THE WITCH – A NEW-ENGLAND FOLKTALE – Filmkritik

„wouldst thou like to live deliciously?“

witch-poster 2016

THE WITCH – A NEW ENGLAND FOLKTALE, das Regie-Debüt des Amerikaners Robert Eggers wurde 2015 auf dem Sundance Filmfestival prämiert und inzwischen von allerhöchsten Instanzen gelobt und gefeiert. Stephen King tat kund, wie angetan er sei. Ebenso freuten sich Satanisten, die Ihre Herzensangelegenheit in einer ihnen zusagenden Weise im Film dargestellt sahen, veranstalteten spezielle Vorführungen in den USA.

Der Film erzählt von einem strengreligiösen Ehepaar, das im Neuengland der Kolonialzeit abseits der Gemeinschaft mit seinen Kindern eine Farm in der Wildnis aufbaut und so entbehrungsreich wie gottesfürchtig lebt, bis die Familie teuflischen Mächten gepiesackt wird und die älteste Tochter Thomasin in den Verdacht der Hexerei gerät und die Ereignisse eskalieren.

Hierzulande zeigten die FANTASYFILMFEST NIGHTS den Film kürzlich in einigen Städten, einen Monat vor seinem regulären Deutschland-Start im Mai. Ich wohnte der ausverkauften Frankfurter Vorstellung am FFFN-Sonntag bei und war begeistert.

Beworben wird THE WITCH – A NEW ENGLAND FOLKTALE als besonders gruseliger Horrorfilm.

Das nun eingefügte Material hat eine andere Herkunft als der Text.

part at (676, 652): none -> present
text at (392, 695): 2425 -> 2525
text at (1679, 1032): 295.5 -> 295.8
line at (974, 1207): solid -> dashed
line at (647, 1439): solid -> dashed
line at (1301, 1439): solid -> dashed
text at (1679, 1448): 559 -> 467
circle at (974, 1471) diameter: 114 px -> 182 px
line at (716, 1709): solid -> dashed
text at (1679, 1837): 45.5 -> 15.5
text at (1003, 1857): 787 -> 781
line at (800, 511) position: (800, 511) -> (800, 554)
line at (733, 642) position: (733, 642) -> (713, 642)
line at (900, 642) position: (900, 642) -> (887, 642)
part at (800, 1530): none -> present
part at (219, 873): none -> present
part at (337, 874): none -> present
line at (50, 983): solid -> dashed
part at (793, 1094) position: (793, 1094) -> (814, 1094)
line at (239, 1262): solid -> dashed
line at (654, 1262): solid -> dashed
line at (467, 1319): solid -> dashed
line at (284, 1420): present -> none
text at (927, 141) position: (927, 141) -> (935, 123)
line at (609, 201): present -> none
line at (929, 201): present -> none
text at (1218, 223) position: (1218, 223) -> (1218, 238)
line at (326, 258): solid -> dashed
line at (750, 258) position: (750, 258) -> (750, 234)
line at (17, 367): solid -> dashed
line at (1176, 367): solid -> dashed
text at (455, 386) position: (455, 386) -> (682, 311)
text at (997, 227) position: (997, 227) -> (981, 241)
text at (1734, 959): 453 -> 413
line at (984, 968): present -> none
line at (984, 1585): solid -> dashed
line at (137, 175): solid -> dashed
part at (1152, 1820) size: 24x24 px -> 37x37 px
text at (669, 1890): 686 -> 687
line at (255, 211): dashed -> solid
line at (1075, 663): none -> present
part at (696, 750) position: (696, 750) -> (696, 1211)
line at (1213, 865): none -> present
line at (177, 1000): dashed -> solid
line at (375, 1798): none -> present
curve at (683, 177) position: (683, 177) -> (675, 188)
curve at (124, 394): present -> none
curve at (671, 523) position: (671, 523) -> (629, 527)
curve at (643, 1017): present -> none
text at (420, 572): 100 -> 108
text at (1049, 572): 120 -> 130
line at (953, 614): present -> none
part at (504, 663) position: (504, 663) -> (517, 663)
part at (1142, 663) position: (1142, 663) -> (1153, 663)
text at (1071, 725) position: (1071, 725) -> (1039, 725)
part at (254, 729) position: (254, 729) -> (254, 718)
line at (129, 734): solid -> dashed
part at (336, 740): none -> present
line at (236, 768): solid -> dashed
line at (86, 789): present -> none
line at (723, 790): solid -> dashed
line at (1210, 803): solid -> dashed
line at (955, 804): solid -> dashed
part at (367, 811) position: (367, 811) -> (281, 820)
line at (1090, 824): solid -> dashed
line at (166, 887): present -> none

Doch diese Schublade passt nicht! Was ich sah, war weit weniger Grusel als vielmehr ein sich unerbittlich steigerndes Drama über das Erwachsenwerden in einer ebenso frommen wie auch unehrlichen Familie. Es sind Hexen beteiligt und der Teufel selbst zeigt sich (unter anderem) als Ziegenbock, doch der wahre Horror wächst von innen heraus aus Mißgunst, aus Verbohrtheit und wenn Frömmigkeit dem freien Geiste und der Entfaltung im Wege steht.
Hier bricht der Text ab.